TEXT TO READ:
((

One alternative to the current algorithm would be to search the beginning of every line for a compound statement keyword, not just lines ending with ':'. I believe the concern is that this would require uselessly checking more lines within strings. I believe that the same concern is why 'if' and 'for' are missing from the keyword list.

When the window is an editor rather than shell, find_good_parse_start is called in EditorWindow.newline_and_indent_event and Hyperparser.__init__. The call-specific in-string function is returned by EW._build_char_in_string_func. It calls EW.is_char_in_string, which returns False only if the char in the text widget has been examined by the colorizer and not tagged with STRING.

The call to find_good_parse_start is always followed by a call to set_lo and and then _study1 (via a call to another function). _study1 replaces runs of non-essential chars with 'x', which means that string literals within the code string are mostly reduced to a single x per line. (It would be fine if they were emptied except for newlines.) This suggests starting find_good_parse_start with a partial reduction, of just string literals, saved for further reduction by _study, so that keywords would never occur within the reduced literal.

The problem is that one cannot tell for sure whether ''' or """ is the beginning or end of a multiline literal without parsing from the beginning of the code (which colorizer does). An alternate way to reuse the colorizer work might be to use splitlines on the code and then get all string tag ranges.

The code-context option picks out compound-statement header lines. When enabled, I believe that its last line may be the desired good parse start line.

))

DATA SHOWN:

((

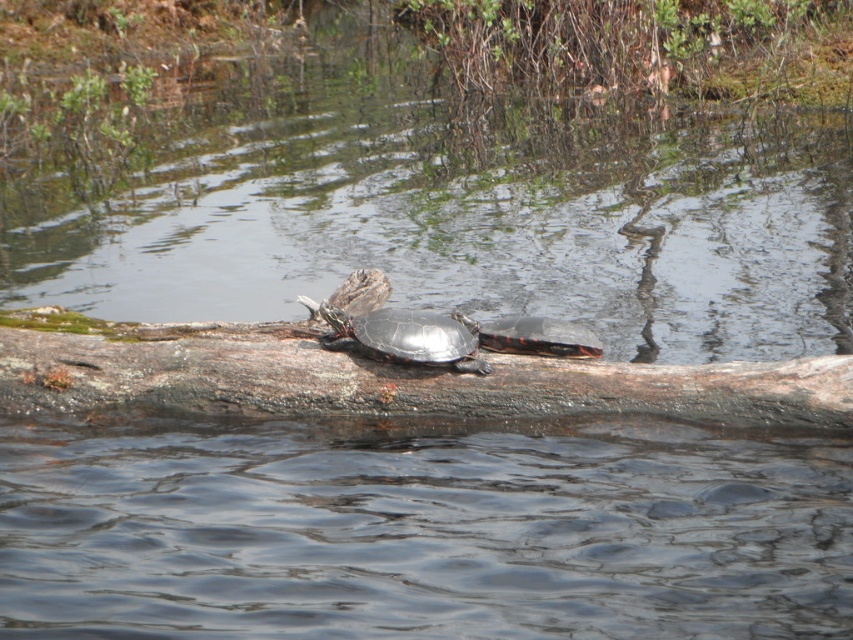
Question: Among these objects, which one is nearest to the camera?

Choices:
 (A) shiny black turtle at center
 (B) smooth brown log at center
 (C) shiny black tortoise at center

Answer: (B)

Question: Can you confirm if shiny black turtle at center is smaller than shiny black tortoise at center?

Choices:
 (A) no
 (B) yes

Answer: (A)

Question: Which of these objects is positioned farthest from the shiny black tortoise at center?

Choices:
 (A) shiny black turtle at center
 (B) smooth brown log at center

Answer: (B)

Question: Which of the following is the closest to the observer?

Choices:
 (A) shiny black tortoise at center
 (B) shiny black turtle at center

Answer: (B)

Question: Is smooth brown log at center wider than shiny black turtle at center?

Choices:
 (A) yes
 (B) no

Answer: (A)

Question: Is shiny black turtle at center bigger than shiny black tortoise at center?

Choices:
 (A) yes
 (B) no

Answer: (A)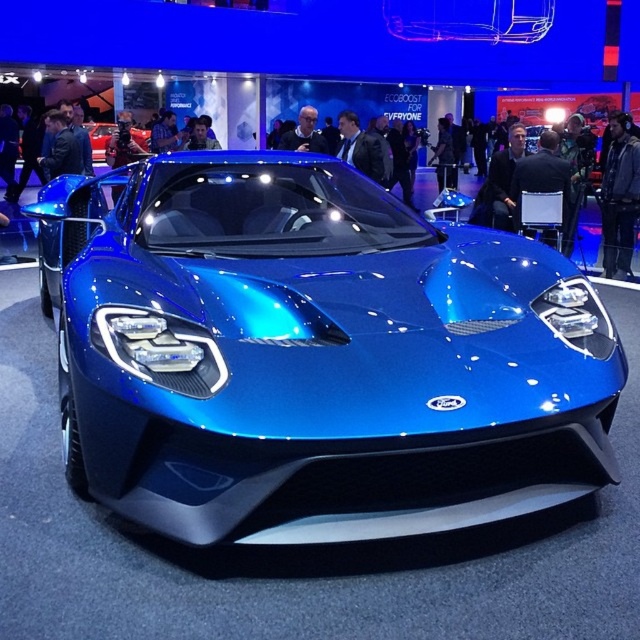
Between metallic blue sports car at center and metallic blue car at center, which one has less height?

metallic blue car at center is shorter.

Between metallic blue sports car at center and metallic blue car at center, which one is positioned lower?

metallic blue sports car at center is lower down.

Which is in front, point (116, 428) or point (92, 145)?

Point (116, 428)

Identify the location of metallic blue sports car at center. (314, 355).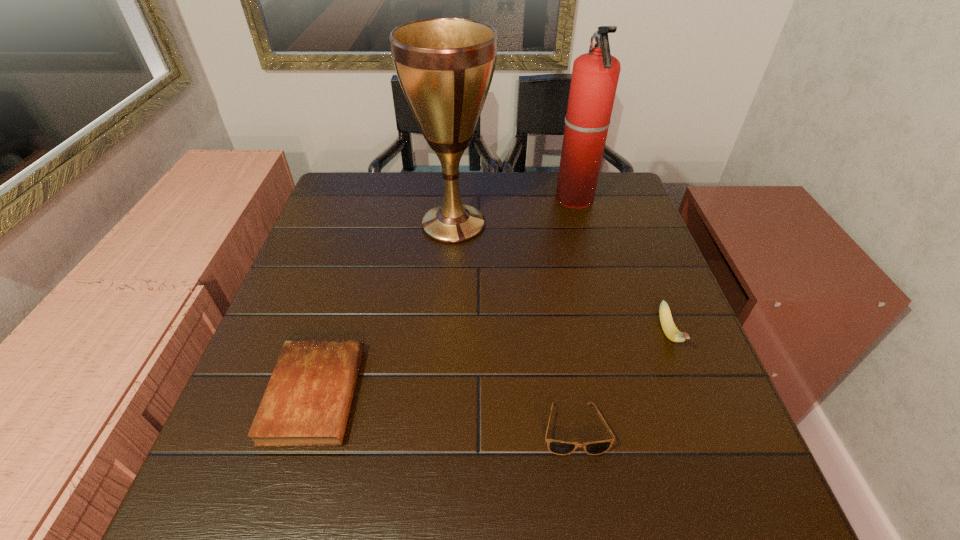
Image resolution: width=960 pixels, height=540 pixels. What are the coordinates of `the fourth object from right to left` in the screenshot? It's located at click(445, 66).

At what (x,y) coordinates should I click in order to perform the action: click on fire extinguisher. Please return your answer as a coordinate pair (x, y). The image size is (960, 540). Looking at the image, I should click on (595, 75).

Where is `the rightmost object`? The width and height of the screenshot is (960, 540). the rightmost object is located at coordinates (667, 323).

Locate an element on the screen. This screenshot has width=960, height=540. banana is located at coordinates (667, 323).

The image size is (960, 540). I want to click on sunglasses, so click(x=557, y=447).

Locate an element on the screen. Bible is located at coordinates (307, 401).

Where is `free region located on the left of the trophy cup`? free region located on the left of the trophy cup is located at coordinates (324, 224).

At what (x,y) coordinates should I click in order to perform the action: click on free space located 0.280m with the nozzle and gauge on the fire extinguisher. Please return your answer as a coordinate pair (x, y). This screenshot has height=540, width=960. Looking at the image, I should click on (463, 199).

Where is `vacant space located 0.330m with the nozzle and gauge on the fire extinguisher`? vacant space located 0.330m with the nozzle and gauge on the fire extinguisher is located at coordinates (446, 199).

The width and height of the screenshot is (960, 540). In order to click on free spot located with the nozzle and gauge on the fire extinguisher in this screenshot , I will do `click(513, 199)`.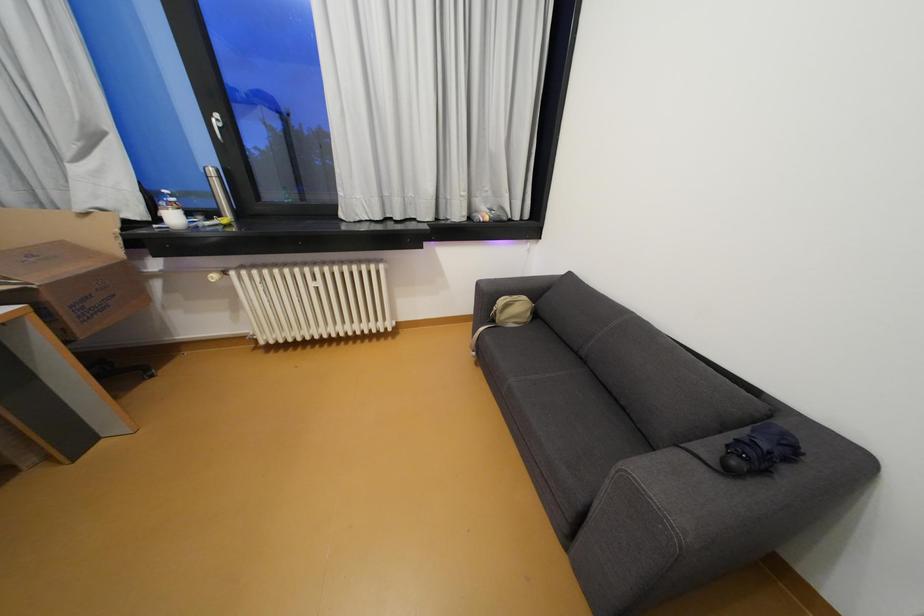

))

EXERCISE DIRECTIONS: According to the text, which function returns the call-specific in-string function when the window is an editor?

RESULT: EW._build_char_in_string_func returns it.